In March 2021, Boubacari Dicko expressed scepticism about truces signed between Islamist rebels and the Burkinabe government, arguing that "a truce is nothing; it doesn't mean anything. Truces are signed everywhere, but things resume." At this point, rebels had largely overran Soum Province, with Djibo serving as the last local pro-government stronghold. As the Islamist uprising escalated, the rebels eventually put Djibo under siege. Efforts were made to resolve the siege through negotiations. In April 2022, the emir, his advisors and other local dignitaries met with Ansarul Islam commanders near the town, as the insurgents preferred to negotiate with these individuals rather than regular government officials. Yet the talks did not result in an end of the siege. In 2023, Boubacari Dicko expressed the belief that a continued partnership between France and Burkina Faso could be benefitial, yet cautioned that changes to this partnership were "necessary" as French military support had not prevented the rise of jihadism in Burkina Faso.

=== Exile and death ===
As the siege of Djibo progressed, rebels declared their intention to kill the emir. Boubacari Dicko thus began to leave Djibo more often for the first time in his life. He started to mainly live in the Burkinabe capital of Ouagadougou, where he was also attended by a medical team due to his declining health. He continued to involve himself in Djibo's community affairs from Ouagadougou.

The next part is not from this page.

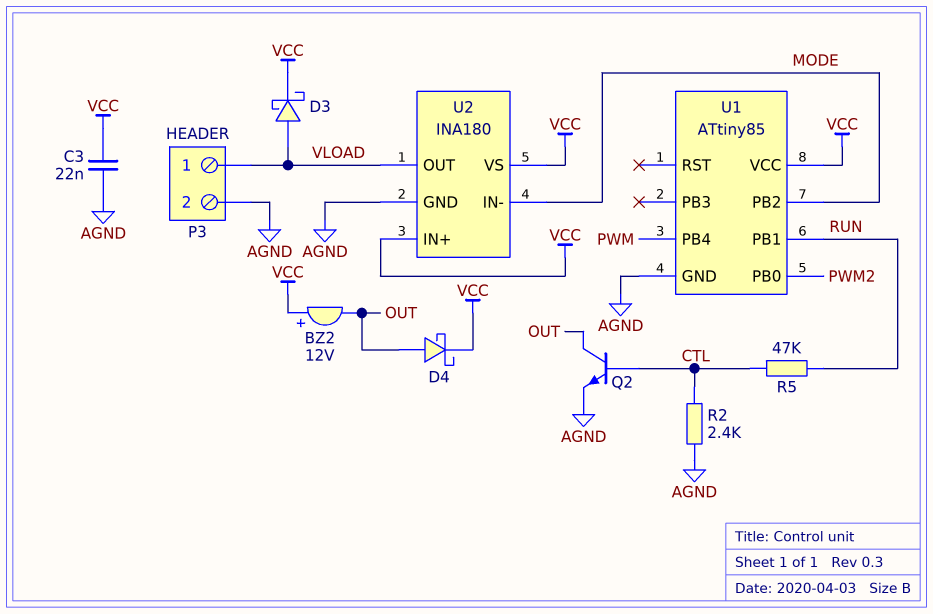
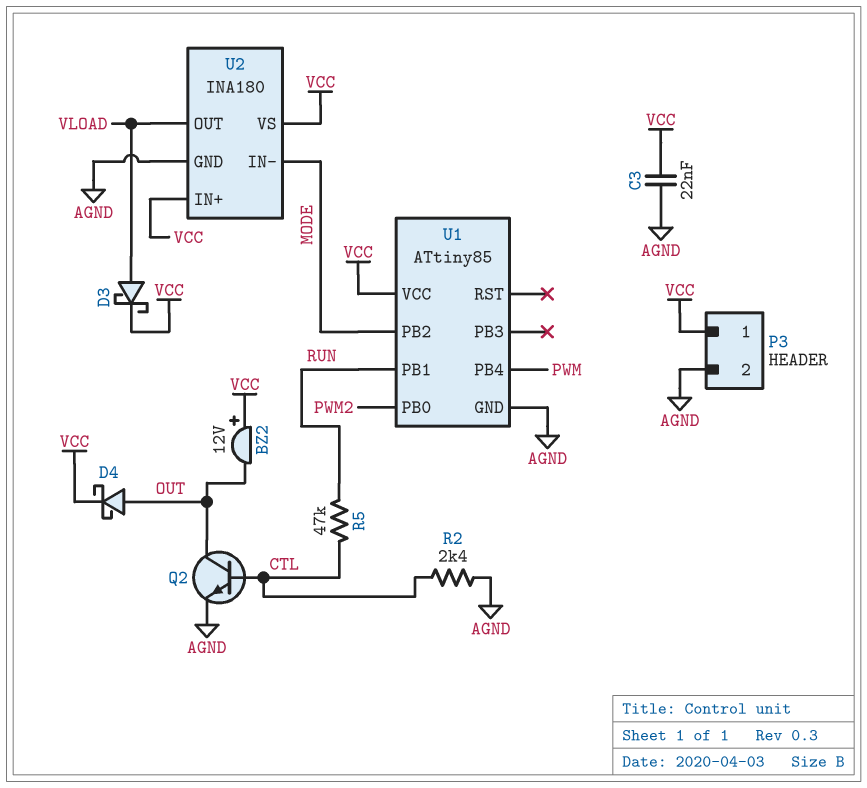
P3 pin 1: VLOAD -> VCC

Aged 70, Boubacari Dicko died of an illness at a hospital in Ouagadougou on 19 November 2025. He was widely mourned at his community, and the Burkinabe government praised him as a great mediator and upholder of traditions. His remains were flown with a helicopter to Djibo and buried next to his father and grandfather at the local royal royal courtyard on 20 November. The burial itself took place in a private family ceremony, but many locals later came to pay their last respects.

== Personal life ==
By the time of his death, Boubacari Dicko had a wife, three daughters, four sons, and several grandchildren.